WHAT THIS TASK INVOLVES — Among the lines of data below, reproduce only those from the one with "index pip: (279, 43)" through the one with "pinky tip: (283, 67)", exactly as they stand, both ends included.

GIVEN DATA —
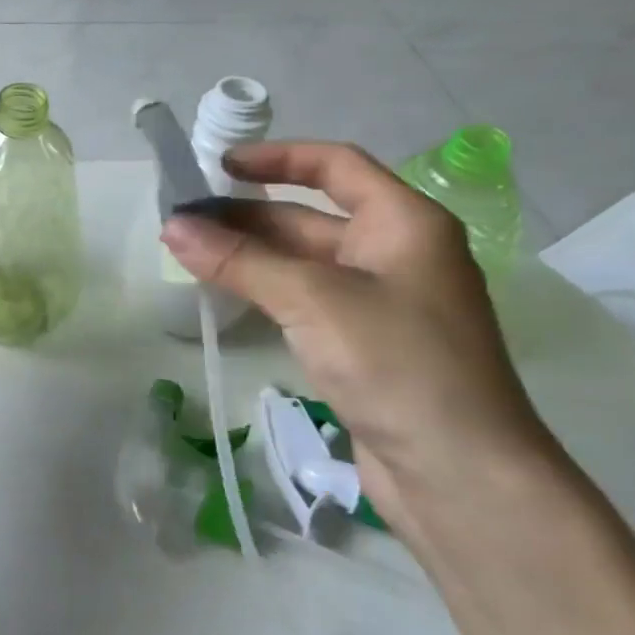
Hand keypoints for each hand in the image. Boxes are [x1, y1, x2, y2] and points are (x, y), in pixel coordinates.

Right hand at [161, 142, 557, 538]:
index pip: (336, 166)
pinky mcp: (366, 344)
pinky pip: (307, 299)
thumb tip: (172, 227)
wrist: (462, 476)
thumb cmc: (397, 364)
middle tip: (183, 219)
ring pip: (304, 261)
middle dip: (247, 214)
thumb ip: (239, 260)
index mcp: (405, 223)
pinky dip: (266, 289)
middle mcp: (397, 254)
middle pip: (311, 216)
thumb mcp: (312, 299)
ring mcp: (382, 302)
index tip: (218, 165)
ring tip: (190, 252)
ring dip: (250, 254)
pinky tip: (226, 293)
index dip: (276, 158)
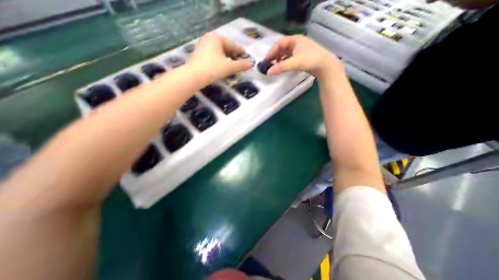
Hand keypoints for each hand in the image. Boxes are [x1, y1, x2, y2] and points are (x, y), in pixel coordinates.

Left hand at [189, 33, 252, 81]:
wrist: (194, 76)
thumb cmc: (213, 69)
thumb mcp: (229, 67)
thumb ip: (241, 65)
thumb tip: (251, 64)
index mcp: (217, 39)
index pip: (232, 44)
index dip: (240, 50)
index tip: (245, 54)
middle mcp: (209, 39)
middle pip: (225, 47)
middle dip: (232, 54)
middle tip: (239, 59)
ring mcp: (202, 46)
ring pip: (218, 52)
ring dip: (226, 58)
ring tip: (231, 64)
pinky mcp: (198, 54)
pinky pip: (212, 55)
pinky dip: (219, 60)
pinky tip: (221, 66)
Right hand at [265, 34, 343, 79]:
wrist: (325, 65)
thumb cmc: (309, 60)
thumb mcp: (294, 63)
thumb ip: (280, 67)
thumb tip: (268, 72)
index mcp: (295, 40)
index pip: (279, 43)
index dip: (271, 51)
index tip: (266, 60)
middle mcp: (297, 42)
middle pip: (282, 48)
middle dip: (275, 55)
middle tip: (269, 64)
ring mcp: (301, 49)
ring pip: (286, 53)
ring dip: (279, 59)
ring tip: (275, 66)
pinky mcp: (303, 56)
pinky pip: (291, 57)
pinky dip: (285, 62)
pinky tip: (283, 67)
==
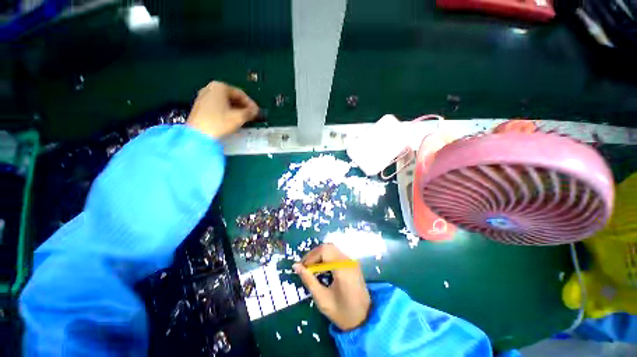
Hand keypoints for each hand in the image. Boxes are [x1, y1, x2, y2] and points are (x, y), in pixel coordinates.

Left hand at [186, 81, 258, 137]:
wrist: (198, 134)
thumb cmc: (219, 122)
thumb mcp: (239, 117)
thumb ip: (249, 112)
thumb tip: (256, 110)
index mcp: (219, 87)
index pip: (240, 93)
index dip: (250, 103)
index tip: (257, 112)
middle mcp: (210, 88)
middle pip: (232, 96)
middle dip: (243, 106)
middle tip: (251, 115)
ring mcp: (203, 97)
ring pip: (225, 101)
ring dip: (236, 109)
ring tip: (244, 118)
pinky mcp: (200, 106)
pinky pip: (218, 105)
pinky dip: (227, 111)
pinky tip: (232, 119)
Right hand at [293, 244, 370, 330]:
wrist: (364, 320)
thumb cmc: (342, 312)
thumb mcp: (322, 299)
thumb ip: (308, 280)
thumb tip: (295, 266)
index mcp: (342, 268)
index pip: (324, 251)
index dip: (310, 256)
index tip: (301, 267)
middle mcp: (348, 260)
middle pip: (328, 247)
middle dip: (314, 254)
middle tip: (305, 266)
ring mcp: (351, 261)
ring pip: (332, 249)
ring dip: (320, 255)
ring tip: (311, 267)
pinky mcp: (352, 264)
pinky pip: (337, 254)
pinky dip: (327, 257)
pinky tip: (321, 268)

SOLUTION FOR THIS EXERCISE —
index pip: (279, 43)
index dip: (271, 51)
index tip: (266, 60)
middle mcp: (297, 42)
middle pip: (282, 48)
middle dip: (275, 55)
middle tip: (269, 64)
ring mcp: (301, 49)
ring pip: (286, 53)
ring dip: (279, 59)
ring tip: (275, 66)
pinky mcp: (303, 56)
pinky pip: (291, 57)
pinky dip: (285, 62)
pinky tip: (283, 67)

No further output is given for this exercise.